[Start of Attachment]

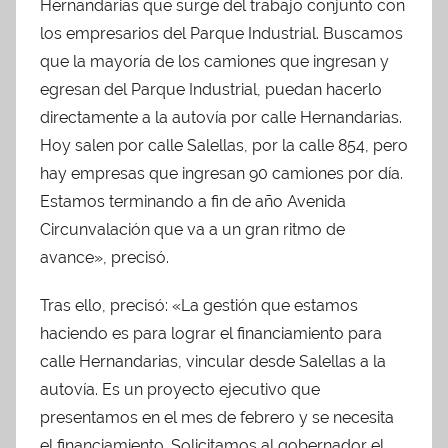
Hernandarias que surge del trabajo conjunto con
los empresarios del Parque Industrial. Buscamos
que la mayoría de los camiones que ingresan y
egresan del Parque Industrial, puedan hacerlo
directamente a la autovía por calle Hernandarias.
Hoy salen por calle Salellas, por la calle 854, pero
hay empresas que ingresan 90 camiones por día.
Estamos terminando a fin de año Avenida
Circunvalación que va a un gran ritmo de
avance», precisó.
Tras ello, precisó: «La gestión que estamos
haciendo es para lograr el financiamiento para
calle Hernandarias, vincular desde Salellas a la
autovía. Es un proyecto ejecutivo que
presentamos en el mes de febrero y se necesita
el financiamiento. Solicitamos al gobernador el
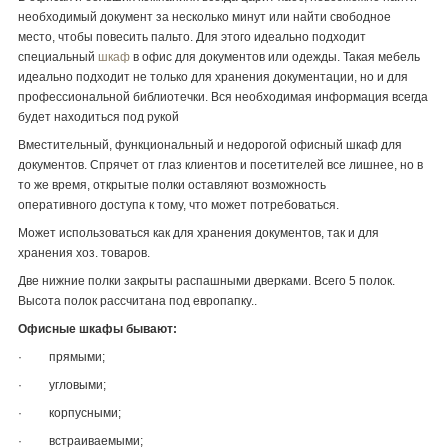
необходимый документ за несколько минут или найти свободное
место, чтобы повесить пальто. Для этого идеально подходит
специальный
шкаф
в офис для документов или одежды. Такая мебель
идеально подходит не только для хранения документации, но и для
профессиональной библиотечки. Вся необходимая информация всегда
будет находиться под рукой
Вместительный, функциональный и недорогой офисный шкаф для
документов. Спрячет от глаз клиентов и посетителей все лишнее, но в
то же время, открытые полки оставляют возможность
оперативного доступа к тому, что может потребоваться.
Может использоваться как для хранения документов, так и для
хранения хоз. товаров.
Две нижние полки закрыты распашными дверками. Всего 5 полок.
Высота полок рассчитана под европапку..
Офисные шкафы бывают:
· прямыми;
· угловыми;
· корпусными;
· встраиваемыми;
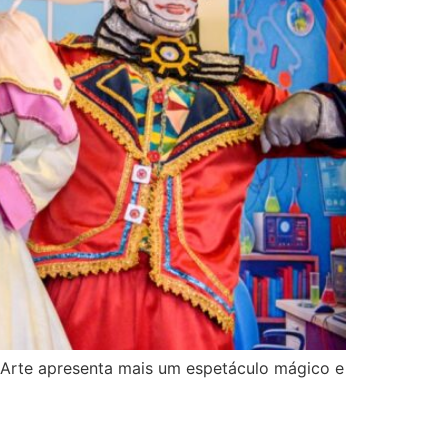
 Arte apresenta mais um espetáculo mágico e
ria de Pilar, uma criança divertida,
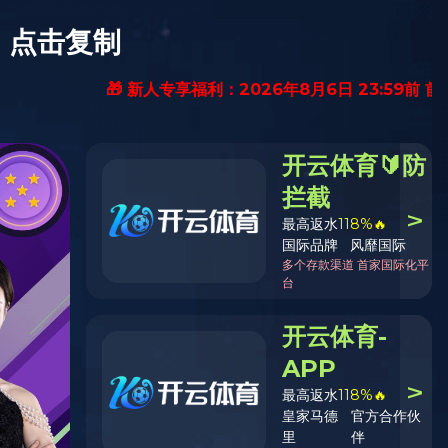
KY.COM
职位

[End of Attachment]

* [YOUR GOAL]
Copy out the text from every item above, line for line and word for word. Leave the pictures out of your answer.

* [RESULT]
Hernandarias que surge del trabajo conjunto con
los empresarios del Parque Industrial. Buscamos
que la mayoría de los camiones que ingresan y
egresan del Parque Industrial, puedan hacerlo
directamente a la autovía por calle Hernandarias.
Hoy salen por calle Salellas, por la calle 854, pero
hay empresas que ingresan 90 camiones por día.
Estamos terminando a fin de año Avenida
Circunvalación que va a un gran ritmo de
avance», precisó.
Tras ello, precisó: «La gestión que estamos
haciendo es para lograr el financiamiento para
calle Hernandarias, vincular desde Salellas a la
autovía. Es un proyecto ejecutivo que
presentamos en el mes de febrero y se necesita
el financiamiento. Solicitamos al gobernador el
необходимый документ за несколько минут или найти свободное
место, чтобы повесить пальто. Для этого идеально подходит
специальный
шкаф
в офис для документов или одежды. Такая мебель
идеально подходит не только для хранения документации, но и для
профессиональной библиотечки. Вся необходимая информация всегда
будет находиться под рукой
Вместительный, функциональный и недорогой офисный шкаф для
документов. Спрячет от глаз клиентов и посетителей все лишнее, но в
то же время, открытые полки оставляют возможность
оперативного доступа к тому, что может потребоваться.
Может использоваться как для хранения документов, так и для
хранения хоз. товаров.
Две нижние полки закрыты распашными дверками. Всего 5 полок.
Высота полок рассчитана под европапку..
Офисные шкафы бывают:
· прямыми;
· угловыми;
· корпусными;
· встраиваемыми;
 Arte apresenta mais um espetáculo mágico e
ria de Pilar, uma criança divertida,
KY.COM
职位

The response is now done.